If all that wasn’t complicated enough, here’s a glimpse of the paper’s money shot:
Obviously, this is an incredibly impressive set of results with real-world value. But what are some of the potential pitfalls here?
One is that the classification actually took place in higher-dimensional space (>200 dimensions, as I understand it), meaning that the results are dependent on interactions of changes in functional connectivity among and within the 156 features visualized above. This kind of thing is not easily captured in the way the results have been visualized.
A second thing to be wary of is the conversion of chronological age to the predicted brain maturity index. I’m not following why exactly this conversion was necessary, but I assume it was due to a fall-off in the classifier’s accuracy for predicting the age of subjects who are, in reality, between the ages of 18 and 30. This likely indicates that functional connectivity asymptotes in its sensitivity to change in functional connectivity around that time. In other words, it’s likely not capturing whatever “wisdom” a 30 year old might have that differentiates them from an 18 year old.

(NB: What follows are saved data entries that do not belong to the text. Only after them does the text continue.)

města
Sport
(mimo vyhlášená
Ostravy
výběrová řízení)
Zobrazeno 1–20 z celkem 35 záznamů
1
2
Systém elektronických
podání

(Assuming such a thing actually exists, it seems like it’s not “in” the functional connectivity data. On the other hand, some of their data sets may have under-sampled the older part of the age distribution – perhaps wisdom just takes statistical mega-power to detect.)
These caveats aside, it’s really beautiful work, and I believe it will really help real people really soon (TM). That’s far more than can be said about most of the work being done in this area, which is far more theoretical in nature.